━━━ Exercise text
Influence of the ACTN3 R577X genotype on the injury epidemiology of marathon runners.

A common single nucleotide polymorphism in the ACTN3 gene might result in the complete deficiency of α-actinin-3 (i.e., XX genotype). It has been found that ACTN3 XX individuals have several traits related to lessened muscle performance. This study aimed to determine the influence, if any, of ACTN3 genotypes on injury incidence of marathoners during the year preceding to participating in a competitive marathon race. Using a cross-sectional experimental design, the type and conditions of sports injuries were documented for one year in a group of 139 marathoners. Injuries were recorded following a consensus statement on injuries in Athletics. Afterward, ACTN3 genotyping was performed, and injury epidemiology was compared among RR, RX, and XX genotypes. The distribution of the RR/RX/XX genotypes was 28.8/42.8/23.5%, respectively. A total of 67 injuries were recorded. The frequency of marathoners that reported any injury during the previous year was not different across the genotypes (55.0/38.8/40.6%, P = 0.241). Although the overall injury incidence was not different among genotypes (2.78/1.65/1.94 injuries/1000 h of running, P = 0.084), the likelihood of suffering an injury was higher in RR than in RX (OR = 1.93: 95%CI = 0.87-4.30), and higher than in XX (OR = 1.79: 0.70-4.58). There was no difference in the conditions, severity, body location, time of year, or leading cause of injury among genotypes. However, XX presented a higher frequency of sudden-onset injuries (P = 0.024), and the OR for muscle-type injuries was 2.0 (0.51-7.79) times higher compared to RR runners. Although XX marathoners did not have a higher overall incidence of injury, the OR in these runners for muscle-type injuries was superior to RR and RX runners. The likelihood of suffering a muscle injury, especially with a sudden-onset, was twice in XX than in RR endurance runners.
━━━━━━
━━━ Raw data
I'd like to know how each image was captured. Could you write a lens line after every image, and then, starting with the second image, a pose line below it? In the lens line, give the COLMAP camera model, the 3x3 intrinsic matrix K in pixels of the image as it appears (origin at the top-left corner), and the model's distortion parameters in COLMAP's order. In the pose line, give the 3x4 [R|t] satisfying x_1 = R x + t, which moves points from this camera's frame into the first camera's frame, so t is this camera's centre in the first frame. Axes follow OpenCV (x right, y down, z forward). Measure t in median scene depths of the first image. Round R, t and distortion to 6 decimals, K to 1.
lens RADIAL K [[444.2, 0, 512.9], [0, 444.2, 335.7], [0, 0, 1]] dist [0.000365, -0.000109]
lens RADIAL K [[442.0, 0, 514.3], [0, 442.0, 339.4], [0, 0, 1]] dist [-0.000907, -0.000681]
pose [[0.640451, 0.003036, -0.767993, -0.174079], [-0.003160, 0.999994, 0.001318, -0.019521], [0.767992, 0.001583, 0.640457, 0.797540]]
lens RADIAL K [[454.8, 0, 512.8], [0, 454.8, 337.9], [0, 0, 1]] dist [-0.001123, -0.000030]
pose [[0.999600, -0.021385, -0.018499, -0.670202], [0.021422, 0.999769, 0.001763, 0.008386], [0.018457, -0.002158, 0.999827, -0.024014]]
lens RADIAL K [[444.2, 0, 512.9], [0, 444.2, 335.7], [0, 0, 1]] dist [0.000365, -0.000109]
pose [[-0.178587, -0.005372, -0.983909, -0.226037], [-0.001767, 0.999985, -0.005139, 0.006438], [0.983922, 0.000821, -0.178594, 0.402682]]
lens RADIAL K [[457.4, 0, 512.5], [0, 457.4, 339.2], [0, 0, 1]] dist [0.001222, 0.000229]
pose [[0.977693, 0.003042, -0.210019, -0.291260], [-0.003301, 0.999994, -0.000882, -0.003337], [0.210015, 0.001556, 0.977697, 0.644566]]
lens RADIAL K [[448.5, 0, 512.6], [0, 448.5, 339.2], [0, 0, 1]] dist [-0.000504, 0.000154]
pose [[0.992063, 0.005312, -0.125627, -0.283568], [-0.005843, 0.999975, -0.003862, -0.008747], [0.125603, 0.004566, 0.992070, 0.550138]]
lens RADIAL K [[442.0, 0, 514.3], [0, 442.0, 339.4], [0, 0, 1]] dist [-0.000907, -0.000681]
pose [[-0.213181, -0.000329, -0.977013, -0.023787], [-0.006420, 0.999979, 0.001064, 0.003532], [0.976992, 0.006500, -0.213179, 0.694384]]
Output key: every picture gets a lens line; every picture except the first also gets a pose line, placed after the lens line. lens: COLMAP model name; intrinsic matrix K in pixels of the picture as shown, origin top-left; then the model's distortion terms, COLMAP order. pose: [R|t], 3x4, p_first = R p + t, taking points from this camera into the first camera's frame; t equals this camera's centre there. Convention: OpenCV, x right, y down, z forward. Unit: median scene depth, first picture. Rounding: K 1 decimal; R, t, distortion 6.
━━━━━━
_What the task requires:_
Answer from the text on the ACTN3 genotype and marathon injuries:
(a) How many marathoners were in the group studied?
(b) How many injuries were recorded in total?
(c) Which genotype showed a higher frequency of sudden-onset injuries?

_Problem solution:_
(a) 139
(b) 67
(c) XX